En entrant dans cette cité mystérieuse, objet des recherches des nations civilisées de l’Europe, je fus saisi d’un sentiment inexprimable de satisfaction. Je n’avais jamais éprouvé une sensation pareille et ma joie était extrême.»
Lorsque je passai enfin les portes de Tombouctou, ma joie ne fut pas aussi vive que celle qu’avait connu René Caillié 180 ans avant moi. Moins de souffrances, moins d’endurance, moins de privations. Pour autant, le sourire qui illuminait mon visage barbu en disait long sur mon bonheur: «J’y étais enfin!» Tombouctou, la cité mystérieuse était là, devant moi.

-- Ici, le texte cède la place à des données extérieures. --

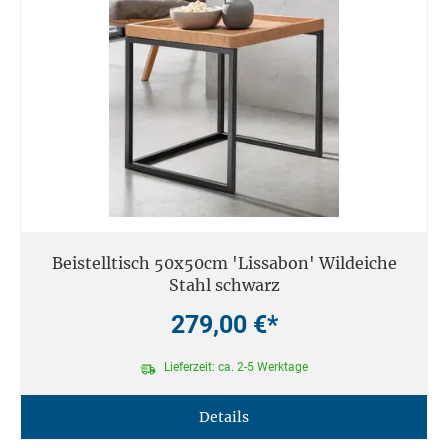
Beistelltisch 50x50cm 'Lissabon' Wildeiche
Stahl schwarz
279,00 €*
Lieferzeit: ca. 2-5 Werktage
Details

Cependant, après six jours et cinq nuits de sardines à l’huile, d’eau chaude et de nuits blanches, ma satisfaction était portée, je le dis sans honte, non par la découverte de cette ville mythique, mais par des motifs beaucoup plus pragmatiques que ceux de mon illustre aîné. Ni visite, ni découverte en tête mais la seule volonté de boire un verre d’eau glacée.
Assis à une table de l’hôtel Bouctou, je passe commande: «Une bouteille d’eau minérale glacée!»
La première gorgée d’eau fraîche est un plaisir majuscule* pour l’assoiffé que je suis. Elle provoque un sentiment d’accomplissement intense. Un bonheur indescriptible. Après cela, la visite peut commencer!
* Référence au livre «La première gorgée de bière et autres plaisirs minuscules», de Philippe Delerm.